Location of Arbitration. You or the Pearproof Parties may initiate arbitration in either California or the federal judicial district that includes your billing address.
Payment of Arbitration Fees and Costs. So long as you place a request in writing prior to commencement of the arbitration, the Pearproof Party will pay all arbitration filing fees and AAA hearing fees and any arbitrator's hearing fees, costs and expenses upon your written request to the arbitrator given at or before the first evidentiary hearing in the arbitration. However, you will still be responsible for all additional fees and costs that you incur in the arbitration which include but are not limited to attorneys' fees or expert witnesses. In addition to any fees and costs recoverable under applicable law, if you provide notice and negotiate in good faith with the Pearproof Parties as provided in the section above titled “Pre-Arbitration Claim Resolution” and the arbitrator concludes that you are the prevailing party in the arbitration, you will be entitled to recover reasonable attorney's fees and costs as determined by the arbitrator.
Class Action Waiver.
Except as otherwise provided in this Provision, the arbitrator may not consolidate more than one person's claims, and may not otherwise preside over any form of a class or representative proceeding or claims (such as a class action, consolidated action, representative action, or private attorney general action) unless both you and the Pearproof Parties specifically agree to do so in writing following initiation of the arbitration. If you choose to pursue your dispute in court by opting out of the Arbitration Provision, as specified above, this Class Action Waiver will not apply to you. Neither you, nor any other user of the Services can be a class representative, class member, or otherwise participate in a class, consolidated, or representative proceeding without having complied with the opt-out requirements above.

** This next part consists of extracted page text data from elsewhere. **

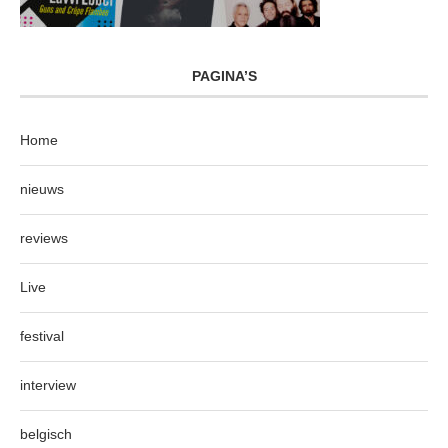
PAGINA’S
Home
nieuws
reviews
Live
festival
interview
belgisch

You understand and agree that by accepting this Provision in these Terms, you and the Pearproof Parties are each waiving the right to a jury trial or a trial before a judge in a public court. In the absence of this Provision, you and the Pearproof Parties might otherwise have had a right or opportunity to bring disputes in a court, before a judge or jury, and/or to participate or be represented in a case filed in court by others (including class actions). Except as otherwise provided below, those rights are waived. Other rights that you would have if you went to court (e.g., the rights to both appeal and certain types of discovery) may be more limited or may also be waived.
If any clause within this Provision (other than the Class Action Waiver clause above) is found to be illegal or unenforceable, that clause will be severed from this Provision whose remainder will be given full force and effect. If the Class Action Waiver clause is found to be illegal or unenforceable, this entire Provision will be unenforceable and the dispute will be decided by a court.
This Provision shall survive any termination of this Agreement, the Services, your License rights, or your account with the Pearproof Parties. Notwithstanding any provision in these Terms to the contrary, the Pearproof Parties agree that if the Pearproof Parties make any change to this Provision (other than a change to the Notice Address), you may reject any such change and require the Pearproof Parties to adhere to the present language in this Provision if a dispute between you and the Pearproof Parties arises.